*WHAT NEEDS TO BE DONE*
Copy the data line for line, starting at the first line and ending at the line that contains "Intencje Mszy Świętych", with both of those lines included.

*DATA SUPPLIED*
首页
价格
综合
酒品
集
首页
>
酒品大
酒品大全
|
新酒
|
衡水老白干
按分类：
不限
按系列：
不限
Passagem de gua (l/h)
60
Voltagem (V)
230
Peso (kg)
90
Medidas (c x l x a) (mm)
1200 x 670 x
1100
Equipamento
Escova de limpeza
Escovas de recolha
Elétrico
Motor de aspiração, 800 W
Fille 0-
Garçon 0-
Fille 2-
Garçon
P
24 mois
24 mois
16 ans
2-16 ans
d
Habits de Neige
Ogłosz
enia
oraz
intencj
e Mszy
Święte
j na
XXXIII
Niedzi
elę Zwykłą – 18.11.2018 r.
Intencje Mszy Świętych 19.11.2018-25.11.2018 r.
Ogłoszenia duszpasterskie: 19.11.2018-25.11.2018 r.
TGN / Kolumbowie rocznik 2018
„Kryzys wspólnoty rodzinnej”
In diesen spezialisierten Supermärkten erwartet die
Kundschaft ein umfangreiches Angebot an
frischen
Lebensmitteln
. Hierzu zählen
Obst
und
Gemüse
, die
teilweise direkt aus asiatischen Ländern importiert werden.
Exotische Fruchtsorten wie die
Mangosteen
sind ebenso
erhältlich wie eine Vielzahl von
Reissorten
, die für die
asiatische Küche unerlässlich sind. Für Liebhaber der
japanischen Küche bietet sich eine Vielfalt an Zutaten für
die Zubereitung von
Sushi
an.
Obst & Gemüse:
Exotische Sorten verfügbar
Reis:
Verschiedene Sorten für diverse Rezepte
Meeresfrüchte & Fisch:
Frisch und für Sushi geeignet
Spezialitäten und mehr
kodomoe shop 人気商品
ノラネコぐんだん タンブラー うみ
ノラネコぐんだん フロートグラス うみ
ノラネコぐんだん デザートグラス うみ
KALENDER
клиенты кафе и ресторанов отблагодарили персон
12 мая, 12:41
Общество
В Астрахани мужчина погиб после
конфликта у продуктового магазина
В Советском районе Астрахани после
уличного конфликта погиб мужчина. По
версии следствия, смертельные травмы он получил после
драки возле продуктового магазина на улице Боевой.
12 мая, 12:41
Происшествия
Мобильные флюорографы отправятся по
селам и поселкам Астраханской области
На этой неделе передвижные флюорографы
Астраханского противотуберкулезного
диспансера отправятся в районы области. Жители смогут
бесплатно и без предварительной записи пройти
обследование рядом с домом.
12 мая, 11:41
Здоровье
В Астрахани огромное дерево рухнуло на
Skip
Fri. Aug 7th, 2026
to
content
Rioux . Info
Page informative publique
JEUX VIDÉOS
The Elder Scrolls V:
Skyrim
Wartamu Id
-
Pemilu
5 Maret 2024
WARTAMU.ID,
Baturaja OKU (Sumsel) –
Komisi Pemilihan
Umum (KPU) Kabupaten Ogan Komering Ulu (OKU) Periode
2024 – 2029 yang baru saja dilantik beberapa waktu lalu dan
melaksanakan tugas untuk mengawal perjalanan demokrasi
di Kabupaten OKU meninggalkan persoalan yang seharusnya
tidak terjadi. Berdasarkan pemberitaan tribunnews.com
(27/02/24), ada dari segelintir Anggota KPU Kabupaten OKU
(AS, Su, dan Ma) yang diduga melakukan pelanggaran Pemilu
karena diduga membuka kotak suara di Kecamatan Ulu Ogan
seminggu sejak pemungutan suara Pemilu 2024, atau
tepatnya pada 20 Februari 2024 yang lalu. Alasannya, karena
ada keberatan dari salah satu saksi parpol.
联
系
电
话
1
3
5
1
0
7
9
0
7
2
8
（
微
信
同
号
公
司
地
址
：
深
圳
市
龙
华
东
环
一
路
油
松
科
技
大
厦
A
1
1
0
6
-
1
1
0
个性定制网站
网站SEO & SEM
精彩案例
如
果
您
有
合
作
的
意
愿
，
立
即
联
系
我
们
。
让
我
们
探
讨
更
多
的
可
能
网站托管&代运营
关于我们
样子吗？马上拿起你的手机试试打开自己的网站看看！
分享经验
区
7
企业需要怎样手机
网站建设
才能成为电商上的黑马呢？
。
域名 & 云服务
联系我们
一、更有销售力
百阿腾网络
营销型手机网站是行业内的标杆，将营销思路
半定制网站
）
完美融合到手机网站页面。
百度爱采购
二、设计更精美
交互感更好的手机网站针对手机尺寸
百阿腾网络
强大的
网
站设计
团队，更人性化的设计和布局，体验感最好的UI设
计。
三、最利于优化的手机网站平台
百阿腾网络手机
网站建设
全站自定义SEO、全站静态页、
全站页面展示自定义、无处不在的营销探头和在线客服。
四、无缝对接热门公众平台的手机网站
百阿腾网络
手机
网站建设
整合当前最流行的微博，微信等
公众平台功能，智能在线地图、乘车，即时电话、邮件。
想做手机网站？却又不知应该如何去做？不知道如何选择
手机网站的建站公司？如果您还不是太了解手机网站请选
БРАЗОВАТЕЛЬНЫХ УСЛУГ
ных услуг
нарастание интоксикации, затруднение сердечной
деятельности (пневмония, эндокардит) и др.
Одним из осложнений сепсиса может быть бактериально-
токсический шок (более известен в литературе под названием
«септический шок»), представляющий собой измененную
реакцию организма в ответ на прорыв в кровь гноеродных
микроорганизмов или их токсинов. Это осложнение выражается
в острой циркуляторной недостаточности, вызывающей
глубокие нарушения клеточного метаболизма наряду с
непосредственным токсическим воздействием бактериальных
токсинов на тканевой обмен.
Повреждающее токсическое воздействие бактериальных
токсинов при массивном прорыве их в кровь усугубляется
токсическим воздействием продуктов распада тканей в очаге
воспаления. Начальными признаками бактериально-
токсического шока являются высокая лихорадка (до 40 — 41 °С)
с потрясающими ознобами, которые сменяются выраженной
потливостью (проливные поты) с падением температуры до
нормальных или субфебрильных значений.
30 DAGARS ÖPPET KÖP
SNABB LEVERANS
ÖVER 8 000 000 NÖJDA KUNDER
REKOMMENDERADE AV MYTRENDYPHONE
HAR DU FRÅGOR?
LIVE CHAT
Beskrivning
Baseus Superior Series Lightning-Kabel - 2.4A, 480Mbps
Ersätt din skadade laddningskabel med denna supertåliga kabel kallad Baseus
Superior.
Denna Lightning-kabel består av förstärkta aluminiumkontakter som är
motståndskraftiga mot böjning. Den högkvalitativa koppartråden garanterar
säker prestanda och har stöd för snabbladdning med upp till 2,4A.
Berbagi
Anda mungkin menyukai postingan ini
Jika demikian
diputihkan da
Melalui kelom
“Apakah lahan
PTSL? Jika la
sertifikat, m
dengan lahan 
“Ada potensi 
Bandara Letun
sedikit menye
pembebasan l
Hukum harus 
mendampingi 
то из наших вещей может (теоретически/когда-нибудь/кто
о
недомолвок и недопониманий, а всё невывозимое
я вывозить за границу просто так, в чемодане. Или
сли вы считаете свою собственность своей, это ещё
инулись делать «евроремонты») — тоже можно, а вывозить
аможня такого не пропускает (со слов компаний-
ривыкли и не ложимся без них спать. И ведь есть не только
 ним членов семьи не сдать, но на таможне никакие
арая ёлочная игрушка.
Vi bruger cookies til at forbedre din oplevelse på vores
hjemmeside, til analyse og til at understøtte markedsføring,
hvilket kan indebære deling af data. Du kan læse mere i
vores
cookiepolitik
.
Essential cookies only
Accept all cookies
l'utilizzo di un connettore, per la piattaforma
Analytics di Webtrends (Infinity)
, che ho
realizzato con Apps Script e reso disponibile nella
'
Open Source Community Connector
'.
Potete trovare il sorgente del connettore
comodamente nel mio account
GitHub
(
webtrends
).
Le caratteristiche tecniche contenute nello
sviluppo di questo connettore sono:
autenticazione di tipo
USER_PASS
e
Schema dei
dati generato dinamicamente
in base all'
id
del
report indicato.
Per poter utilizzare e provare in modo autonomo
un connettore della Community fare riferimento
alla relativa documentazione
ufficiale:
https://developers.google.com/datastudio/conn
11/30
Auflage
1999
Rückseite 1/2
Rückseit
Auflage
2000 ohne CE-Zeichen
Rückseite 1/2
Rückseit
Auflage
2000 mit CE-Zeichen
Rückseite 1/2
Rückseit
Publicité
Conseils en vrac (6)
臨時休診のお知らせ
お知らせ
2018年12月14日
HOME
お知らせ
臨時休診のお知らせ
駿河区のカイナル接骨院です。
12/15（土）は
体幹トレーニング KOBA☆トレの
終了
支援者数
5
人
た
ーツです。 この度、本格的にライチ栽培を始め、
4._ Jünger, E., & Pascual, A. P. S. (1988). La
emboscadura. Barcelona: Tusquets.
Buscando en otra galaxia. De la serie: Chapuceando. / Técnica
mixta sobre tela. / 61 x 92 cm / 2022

*EXERCISE ANSWER*
首页
价格
综合
酒品
集
首页
>
酒品大
酒品大全
|
新酒
|
衡水老白干
按分类：
不限
按系列：
不限
Passagem de gua (l/h)
60
Voltagem (V)
230
Peso (kg)
90
Medidas (c x l x a) (mm)
1200 x 670 x
1100
Equipamento
Escova de limpeza
Escovas de recolha
Elétrico
Motor de aspiração, 800 W
Fille 0-
Garçon 0-
Fille 2-
Garçon
P
24 mois
24 mois
16 ans
2-16 ans
d
Habits de Neige
Ogłosz
enia
oraz
intencj
e Mszy
Święte
j na
XXXIII
Niedzi
elę Zwykłą – 18.11.2018 r.
Intencje Mszy Świętych 19.11.2018-25.11.2018 r.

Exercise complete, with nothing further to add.